1st Saun, Arc 717
He'd been to Cally's that morning, had shown his face at the university to meet with a student in his office. But for the most part, Padraig had remained close to home while Faith was out, going about her own trial in the usual way. He couldn't have convinced her to do any different. But that stubbornness of hers had worked in his favor, just this one time. Lucky for him, she hadn't popped by in the mid afternoon. He'd been been busy. So had Luna, his grandfather and maybe even Katie. And somehow, he'd managed to keep all these goings on a secret.
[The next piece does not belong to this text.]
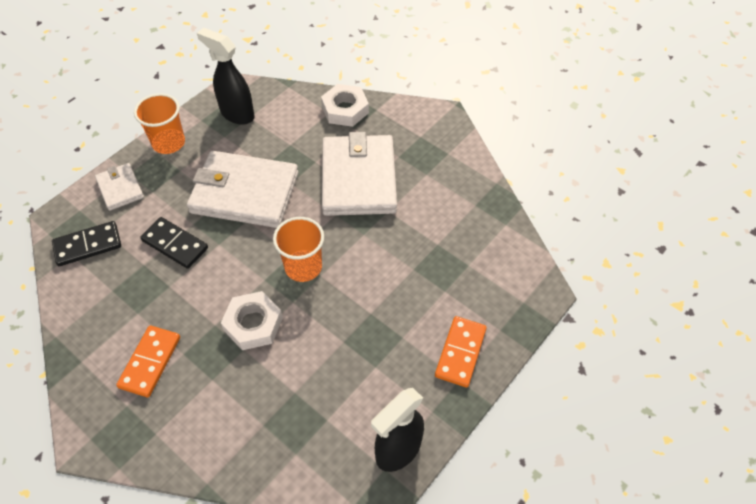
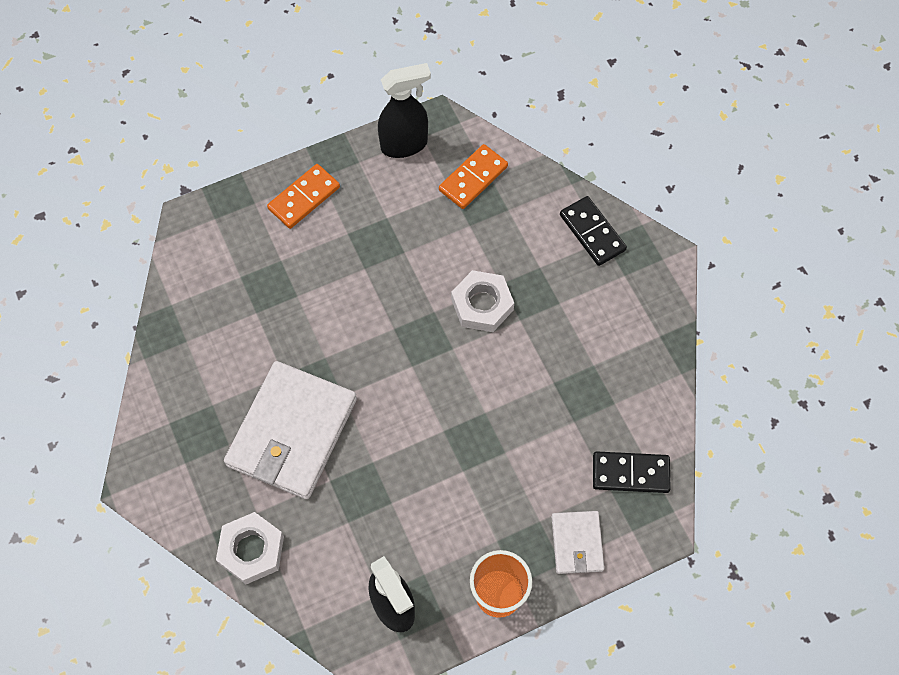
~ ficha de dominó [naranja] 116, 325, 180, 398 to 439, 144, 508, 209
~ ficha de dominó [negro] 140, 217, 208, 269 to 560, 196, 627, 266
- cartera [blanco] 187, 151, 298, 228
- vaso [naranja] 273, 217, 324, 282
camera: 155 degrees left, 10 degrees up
When she finally arrived home, if Saun hadn't come in with a blaze of light, the sun would have just slipped down over the far horizon. This was Saun, however, and there was always another sun to take it's place. Nonetheless when she opened the door she'd find the shades drawn and the room lit with candles, the rafters hung with gold and silver garland. The aromas of cooked food filled the place. Though in honesty, some of those aromas might seem to be dubious ones. It wasn't her cooking, after all. She didn't have long to wonder though, since a few trills after she shut the door behind her, Padraig appeared from the kitchen, smiling, but with a smear of flour on his cheek and a smudge of something else on his nose and shirt. In fact, several of them.
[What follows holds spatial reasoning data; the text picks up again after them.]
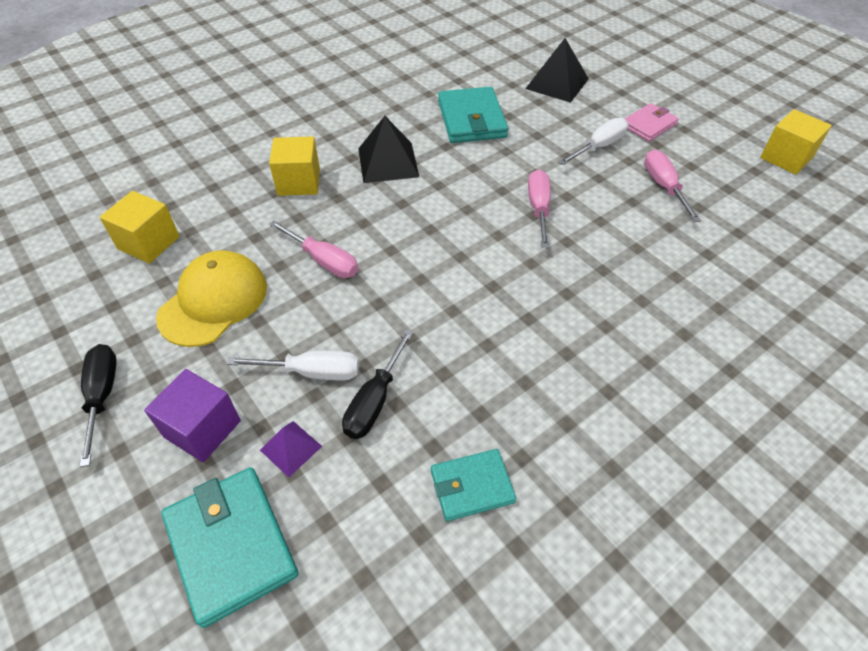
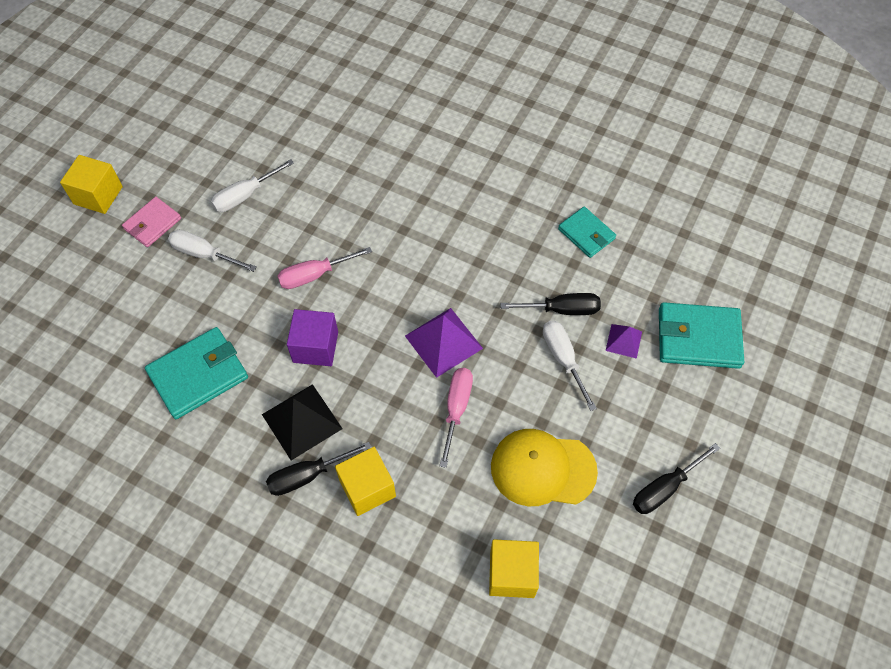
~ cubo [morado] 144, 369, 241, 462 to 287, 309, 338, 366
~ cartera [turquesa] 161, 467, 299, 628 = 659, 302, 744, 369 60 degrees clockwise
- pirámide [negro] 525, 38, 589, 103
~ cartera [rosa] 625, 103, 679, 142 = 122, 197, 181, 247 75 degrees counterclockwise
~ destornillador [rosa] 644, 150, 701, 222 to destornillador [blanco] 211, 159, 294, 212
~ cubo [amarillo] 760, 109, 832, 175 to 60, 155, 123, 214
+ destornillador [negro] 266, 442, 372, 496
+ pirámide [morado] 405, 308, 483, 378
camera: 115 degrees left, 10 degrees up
"I didn't expect you so soon," he said and joined her, taking her in his arms for a lingering kiss. Truth was, without the setting of the sun to remind him, and caught up as he was in preparations, he'd lost track of the time. "But now that you're here, happy birth trial," he said, and grinning, he took her by the hand and urged her towards the small table in the corner. "You've missed a lot of them." A mysterious comment, but was it a hint about what he had in store for her? Maybe, since sitting on the table was a chocolate cake, smeared with white icing and topped with a single candle. There was a gift wrapped box sitting beside it, tied off with a big red bow and when he urged her to sit in the chair, he pulled out a brightly colored paper hat for her to wear.
"After you tell me how your trial has been, maybe we should start from the beginning." The beginning, apparently, was a cake with a single lit candle on it, and a single gift sitting beside it. Chances were, with a little help, he'd baked that cake himself, considering it was lopsided and collapsed in the middle. "Lots of birth trials to make up for," he told her, sitting beside her and wrapping an arm round her waste, urging her to open the box. If there were more of them, somewhere, it was just this one right there, right then. "But keep in mind, you are always, and always have been, the one on the right for me."
And what was in the box when she opened it? At first glance, it was a very appropriate gift for a child turning one arc old. It was a shape sorter box, well crafted from wood by hands that clearly hadn't been Padraig's. While she might have a knack for working with wood, he did not. The wooden blocks that fit into the odd shaped box, however, weren't the norm. At least not for anyone but them. Clearly he'd enlisted the help of someone with a hand and eye for painted images. There was a wave shaped block with two figures on it, leaping into a fast moving river hand in hand. Another, of those same two, side by side with their heads bent over an open book. Another, one with the other, they tumbled head over heels through a divine armpit. There was more of them, in fact. Glimpses of moments together, since they'd first met and again, leading up to this very moment when plan was, they'd spend the evening celebrating each and every birth-trial she'd missed.